Husband: What did you break this time?
accidentally vacuumed up my air guitar
It’s embarrassing when you lose your kid in the grocery store, especially when they have the list and cart and the security guard finds you staring at beer.
Roses are red
Violets are blue
Stop clicking your pen when you talk to me Kevin
I swear I will murder your face with my tape dispenser
Making milkshakes because I need help with my yard work.
I wish it was socially acceptable to push someone back through a door if they don’t say thank you when you hold it for them.
I met a girl that told me, “Make me laugh and I’m yours”.
So I pulled down my pants.
Apparently, she didn’t want to laugh that hard. 🙁
Monday: forearms
Wednesday: forearms
Friday: forearms
Sunday: forearms
–Popeye’s gym schedule
LOIS: look! up in the sky!
JIMMY: it’s a bird! it’s a plane!
BABY: *opens wide*
Went for a drug test today in my glasses with a mask on the entire time.
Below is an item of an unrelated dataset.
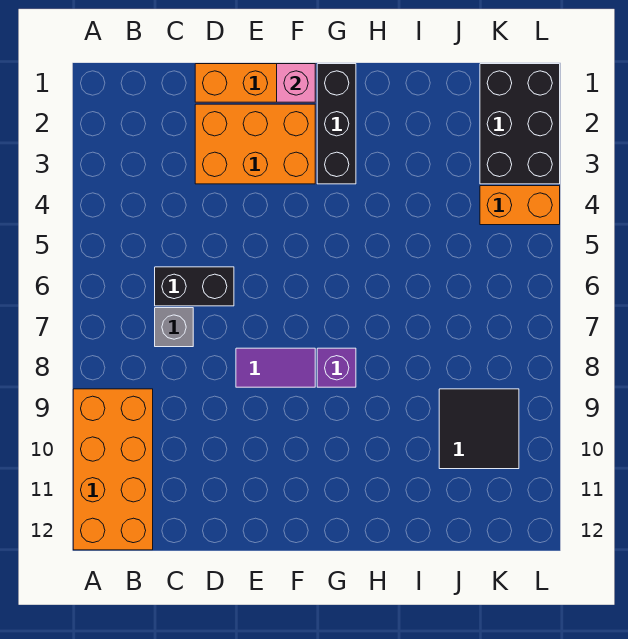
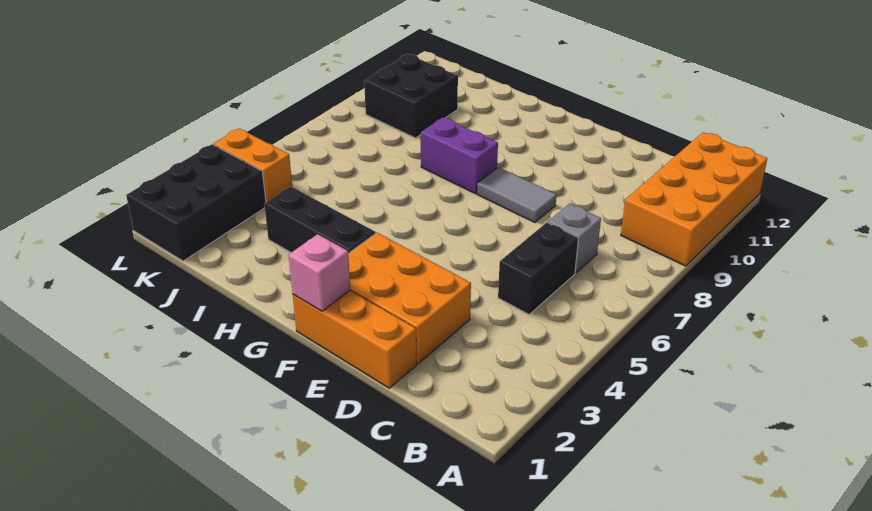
black 1x2 brick [155,267,234,306] -> black 1x2 brick turned to [498,223,578,314]
purple 1x2 tile [236,348,315,387] -> grey 1x2 tile [477,167,556,223]
black 1x3 brick [317,64,356,184] -> black 1x3 brick turned to [264,186,376,253]
purple 1x1 brick [317,348,356,387] -> purple 1x2 brick [421,117,498,194]
black 2x2 tile [439,389,519,469] -> black 2x2 brick [364,54,458,138]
I could have sent someone else.
We weren’t traipsing, Mom. We are rapscallions. We galavant.
If I had known I could hurt myself just by sneezing I wouldn’t have been in such a hurry to grow up
We will require you to do something somewhat onerous and time-comsuming and then introduce impediments to completing it.
– my employer
[drinking my 5th coffee of the day] imma put this body on vibrate
It’s adorable how I write “beer” on my shopping list like I’d somehow forget.
7 year resume gap marked “Not Drugs”
“Be a deer, would ya” she says, mounting your head on the wall.
Ghosts are always depicted in Victorian garb which is a pretty singular view of death bc people are dying all the time, like how about a ghost from the 2000s like “being dead is NOT awesomesauce, hey what season of Firefly are they on now?”
[PAPARAZZI] Bugs Bunny is it true u were shot by Elmer Fudd
[BB]°sips drink° that’s ridiculous °water shoots out of holes°
No more questions
Someone asked where I’m from and I said Wisconsin. She got excited, “Like That ’70s Show!” and I clarified, “More like Making a Murderer.”
Forgot my phone and had to write my tweets on paper and pass ’em around at the meeting.
Didn’t get any stars.
Got RT’d to HR.
“I’m a skeleton!”
*kisses and hugs you*
Stop that!
*kisses and hugs you again*
What kind of skeleton are you?!?
“An XO skeleton”
WIFE: We’d have less arguments if he wasn’t so pedantic
THERAPIST [to me] Is that right?
ME: No. It should be fewer arguments
godzilla: lol KING kong, a little pretentious aren’t we
king kong: oh you’re one to talk
WIFE: There are people from the zoo at the front door
ME: *sitting on the couch with my new pet monkey* Do they look upset?
Middle aged happiness is discovering that the next load of laundry to fold is just 8 bath towels and not 46 pieces of small human clothes.